Switch the x and y back to columns 1 and 2 before you proceed with the rest of this activity. The rest of the questions assume the original order, not the switched order for question 6.

Regression (Question 10)

If you are looking at the output used for question 6, be sure to switch the order of the variables back to the proper order before continuing.

Choose Analysis / Correlation and Regression
Choose column 1 for the x variable and column 2 for the y variable.
Click Evaluate

Look at the section that is labeled Regression Results

The regression equation is Y = b0 + b1x but DO NOT write that on your paper. Replace the y intercept b0 and the slope b1 by the values given that follow. Replace the y and the x by the names of the variables (x = systolic and y = diastolic in my example)

Don't write: Y = b0 + b1x
Do write: diastolic = 42.92439 + 0.2244902 systolic

ANOVA table (Question 12)

Statdisk does NOT give the Analysis of Variance table directly. It does give some of the information from the table, you just have to match things up and calculate some by hand or use Minitab in the first place.

This table will tell you how to find the values in Statdisk and fill them in to the ANOVA table. The labels in the inside of the table correspond to the labels from the Correlation and Regression output shown above from question 5.

Source	SS (variation)	DF	MS (variance)	F	P
Regression (explained)	Explained Variation	1	see below	see below	see below
Residual (unexplained)	Unexplained Variation	Degrees of Freedom (top)	see below	blank	blank
Total	Total Variation	Sample size - 1	see below	blank	blank

Finding the Variances (MS column)

The MS (variance) column is found by dividing the SS (variation) column by the DF column. You'll need to do this by hand, Statdisk doesn't give you the values there (at least not directly). Do this for each row of the table.

Finding the F Test Statistic

There is only one number in the F column, that's in the Regression row.

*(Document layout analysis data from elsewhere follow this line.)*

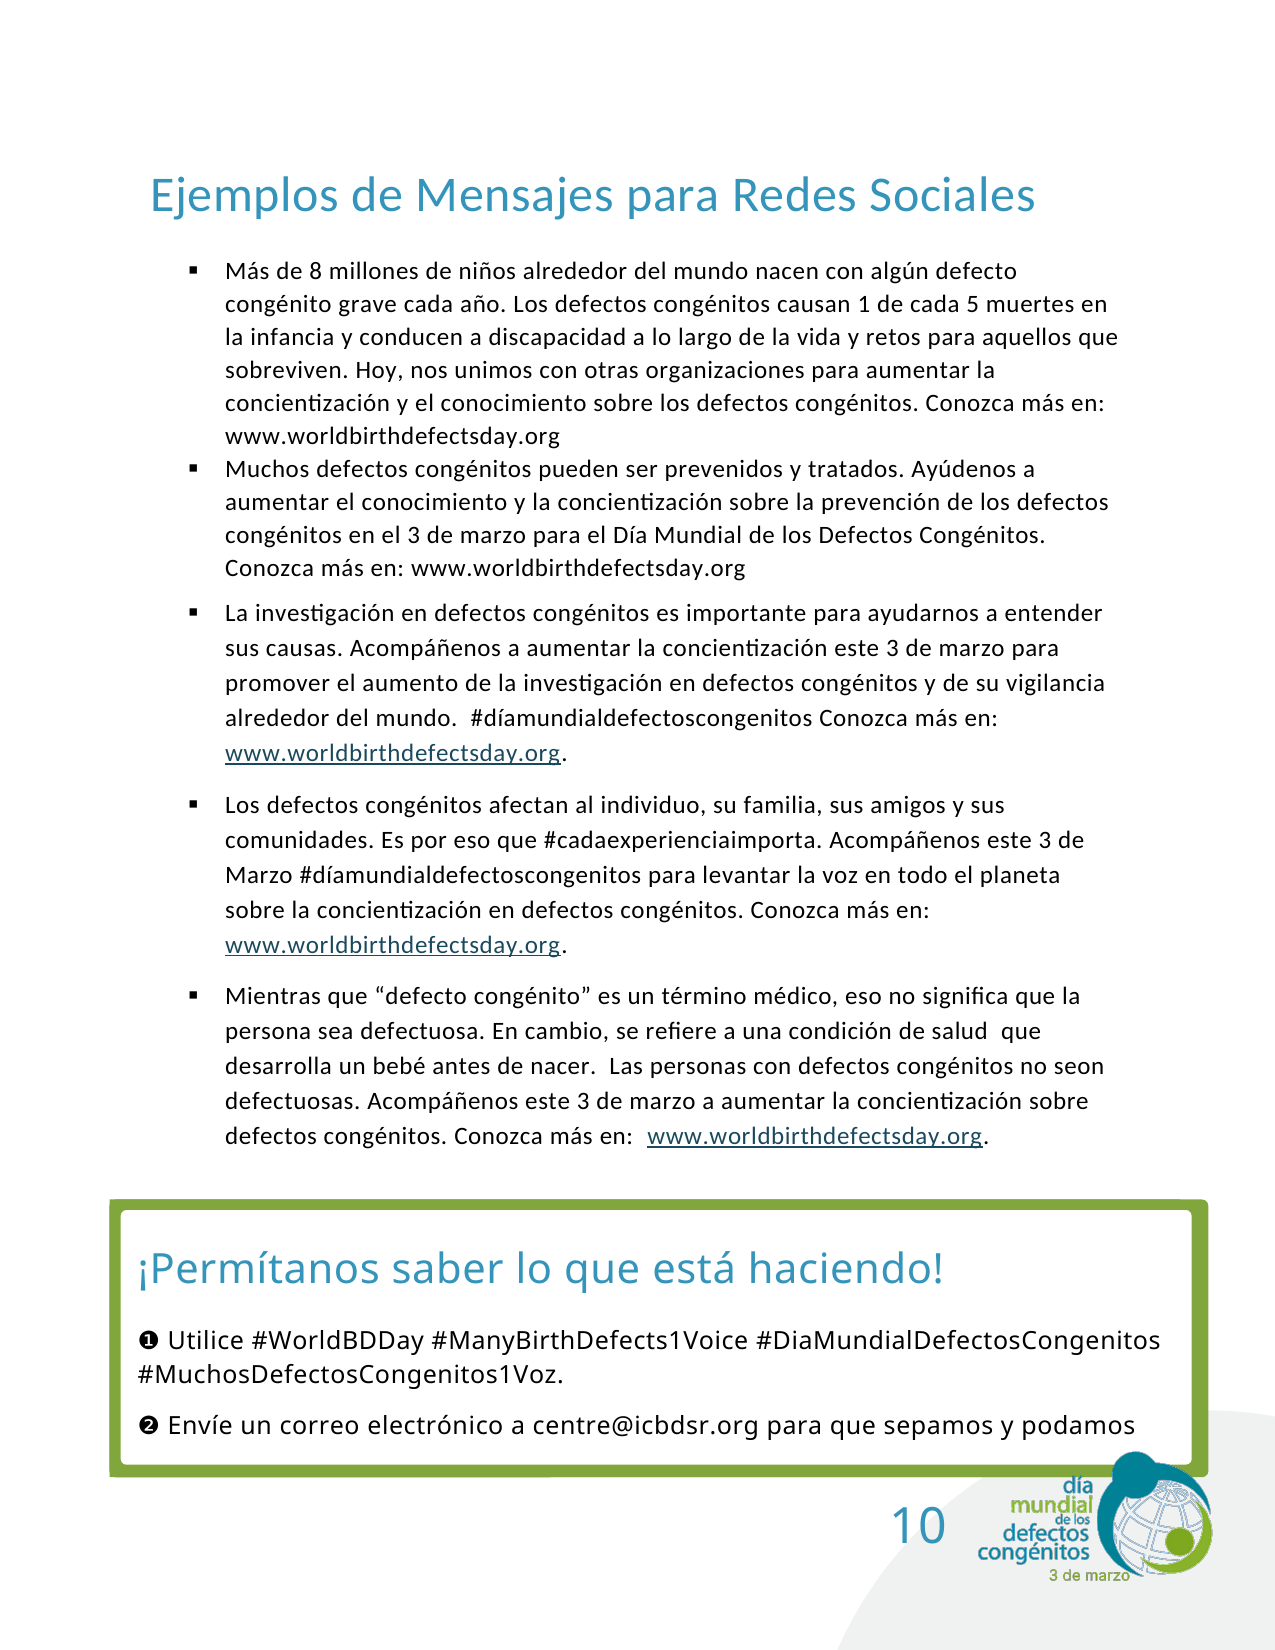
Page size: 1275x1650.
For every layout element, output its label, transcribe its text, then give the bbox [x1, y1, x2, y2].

list La investigación en defectos congénitos es importante para ayudarnos a entender sus causas. Acompáñenos a aumentar la concientización este 3 de marzo para promover el aumento de la investigación en defectos congénitos y de su vigilancia alrededor del mundo. #díamundialdefectoscongenitos Conozca más en: www.worldbirthdefectsday.org. [187, 597, 1125, 768]
list Más de 8 millones de niños alrededor del mundo nacen con algún defecto congénito grave cada año. Los defectos congénitos causan 1 de cada 5 muertes en la infancia y conducen a discapacidad a lo largo de la vida y retos para aquellos que sobreviven. Hoy, nos unimos con otras organizaciones para aumentar la concientización y el conocimiento sobre los defectos congénitos. Conozca más en: www.worldbirthdefectsday.org [187, 255, 1125, 451]
list Los defectos congénitos afectan al individuo, su familia, sus amigos y sus comunidades. Es por eso que #cadaexperienciaimporta. Acompáñenos este 3 de Marzo #díamundialdefectoscongenitos para levantar la voz en todo el planeta sobre la concientización en defectos congénitos. Conozca más en: www.worldbirthdefectsday.org. [187, 789, 1125, 959]
picture [970, 1449, 1219, 1589]
list Muchos defectos congénitos pueden ser prevenidos y tratados. Ayúdenos a aumentar el conocimiento y la concientización sobre la prevención de los defectos congénitos en el 3 de marzo para el Día Mundial de los Defectos Congénitos. Conozca más en: www.worldbirthdefectsday.org [187, 453, 1125, 582]
subtitle Ejemplos de Mensajes para Redes Sociales [150, 162, 1125, 223]
list Mientras que “defecto congénito” es un término médico, eso no significa que la persona sea defectuosa. En cambio, se refiere a una condición de salud que desarrolla un bebé antes de nacer. Las personas con defectos congénitos no seon defectuosas. Acompáñenos este 3 de marzo a aumentar la concientización sobre defectos congénitos. Conozca más en: www.worldbirthdefectsday.org. [187, 980, 1125, 1151]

The F test statistic is the MS(Regression) divided by the MS(Residual).

Finding the p-value

Finding the p-value for an F distribution results in Statdisk To find the p-value, which is what the P stands for, using Statdisk you'll need to follow these steps.

Choose Analysis / Probability Distributions / F Distribution
The numerator degrees of freedom are the degrees of freedom for the Regression row, which are always 1 for simple regression.
The denominator degrees of freedom are the degrees of freedom for the Residual row, which is n-2, given as the "degrees of freedom" at the top of the Statdisk output.
The F-value is the F test statistic
Leave the area to the right of the F value blank
Click evaluate

The F test is a right tail test, so the cumulative probability to the right of the test statistic F is the p-value.

Completed ANOVA table

Taking all the information supplied above, here is what the completed ANOVA table would look like for the data I used to prepare these instructions.

Source	SS (variation)	DF	MS (variance)	F	P
Regression (explained)	293.3419	1	293.3419	6.650714	0.014275
Residual (unexplained)	1543.739	35	44.10683
Total	1837.081	36	51.03003

Use the explanation on your activity sheet about the ANOVA table to answer questions 14-16.